Killing fare hike no boon to bus riders
The Dec. 11 issue of Isthmus listed Madison Metro bus riders in the "Up" section due to the fare-hike proposal not passing. That's debatable.
A likely reduction in bus service would have a far greater negative impact on those who rely on public transportation than a fare hike. Those who rely most on public transportation will pay via monthly passes, not single fare, as long as they take at least 30 rides (15 round-trip rides) per month. The increase to $2 for a single fare proposal came with an $8/month increase ($96/year) for the monthly pass. The compromise proposal to charge $1.75 for a single fare came with a $5/month pass increase ($60/year).

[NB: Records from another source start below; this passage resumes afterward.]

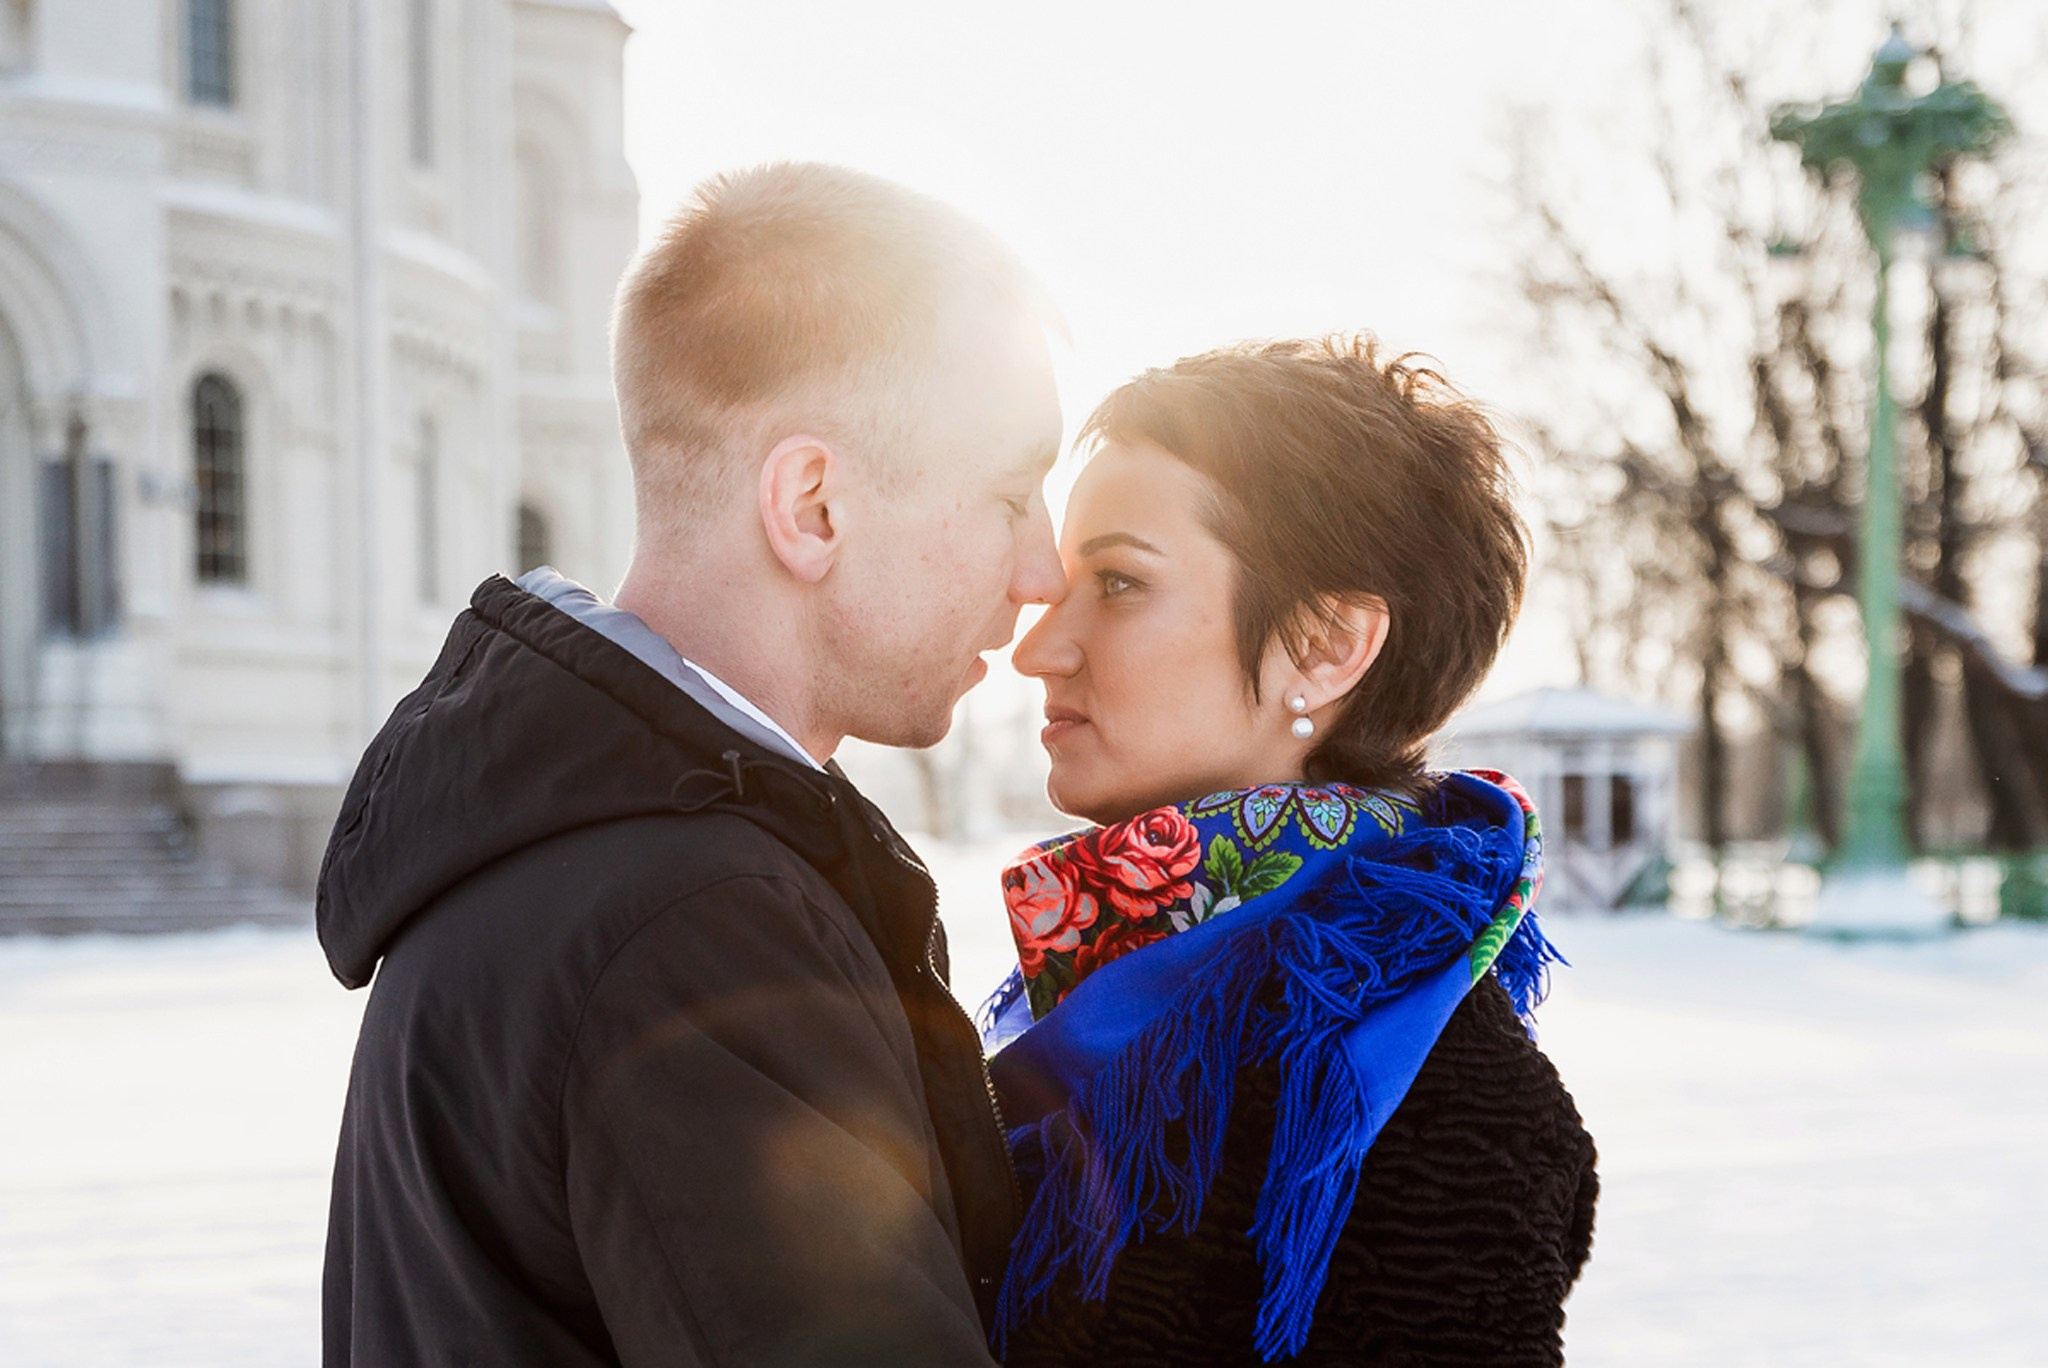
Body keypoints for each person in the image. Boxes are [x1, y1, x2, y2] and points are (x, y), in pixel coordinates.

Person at [316, 163, 1067, 1367]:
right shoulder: (696, 926)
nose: (1045, 571)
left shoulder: (554, 843)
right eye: (1011, 494)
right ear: (812, 506)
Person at [985, 336, 1598, 1366]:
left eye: (1120, 583)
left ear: (1323, 646)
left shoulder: (1423, 1100)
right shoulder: (1112, 991)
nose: (1036, 646)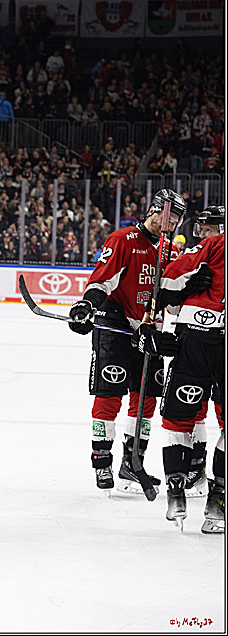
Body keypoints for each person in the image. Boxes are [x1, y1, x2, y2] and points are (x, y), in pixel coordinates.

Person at [67, 189, 187, 494]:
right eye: (166, 214)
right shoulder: (123, 239)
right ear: (153, 211)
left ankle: (133, 463)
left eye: (175, 217)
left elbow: (172, 301)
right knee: (110, 396)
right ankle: (102, 461)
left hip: (150, 331)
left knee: (146, 401)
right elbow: (102, 280)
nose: (169, 221)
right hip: (116, 326)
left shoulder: (170, 251)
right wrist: (87, 306)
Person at [148, 205, 223, 532]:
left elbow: (166, 284)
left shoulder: (211, 246)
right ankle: (218, 502)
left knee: (178, 419)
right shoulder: (211, 244)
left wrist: (184, 288)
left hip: (194, 338)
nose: (202, 233)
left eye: (208, 227)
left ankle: (176, 491)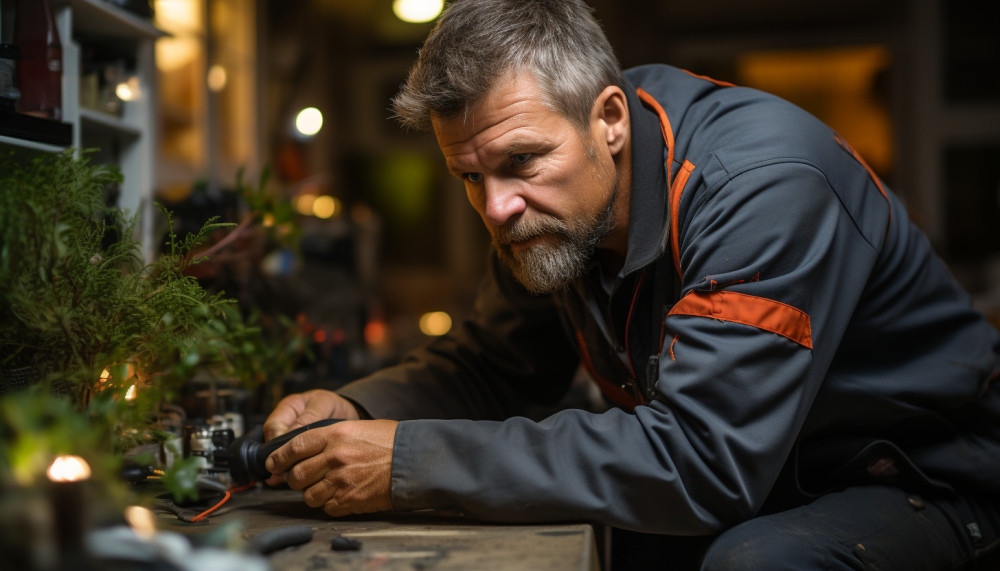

The no-increase option will likely eliminate service on holidays, Sunday evenings and possibly other times. Many who rely on public transportation need bus service during off-peak hours including Sunday evenings and holidays. A single, one-way taxi fare across town, required if the buses are not running, costs $15 to $30! So for some who don't drive, transportation costs could increase by thousands of dollars a year.
Jay M. Fleisher
Let freedom ring
In the Midwest, winter is a matter of survival. It would seem to me that bell ringers should be able to canvas inside a store entrance (Madison.gov, 12/18/08). Any business that does not have the sense to provide for society's philanthropic organizations should not be considered an organization of the 21st century. Some understanding of what it feels like to be asking for donations in below-freezing weather is a necessity.
Andrew J. Stangel
What a hoot!
Linda Falkenstein's article about the numerous restaurant closings ("Revolving Door," 12/26/08) was sadly accurate; a lot of places went belly-up over the last year. And she didn't even come close to citing all of the closings in the Madison area.
The article ended with Falkenstein's observation that there is a bright side to everything, as Hooter's had folded.
Somehow, one of the rollovers she missed was the closing of Damon's, which re-opened as The Tilted Kilt. That was quite probably intentional, as why would she give publicity to such a thing? Anyway, I guess this goes to show that when a door is closed, somewhere a window opens up. For oglers, anyway.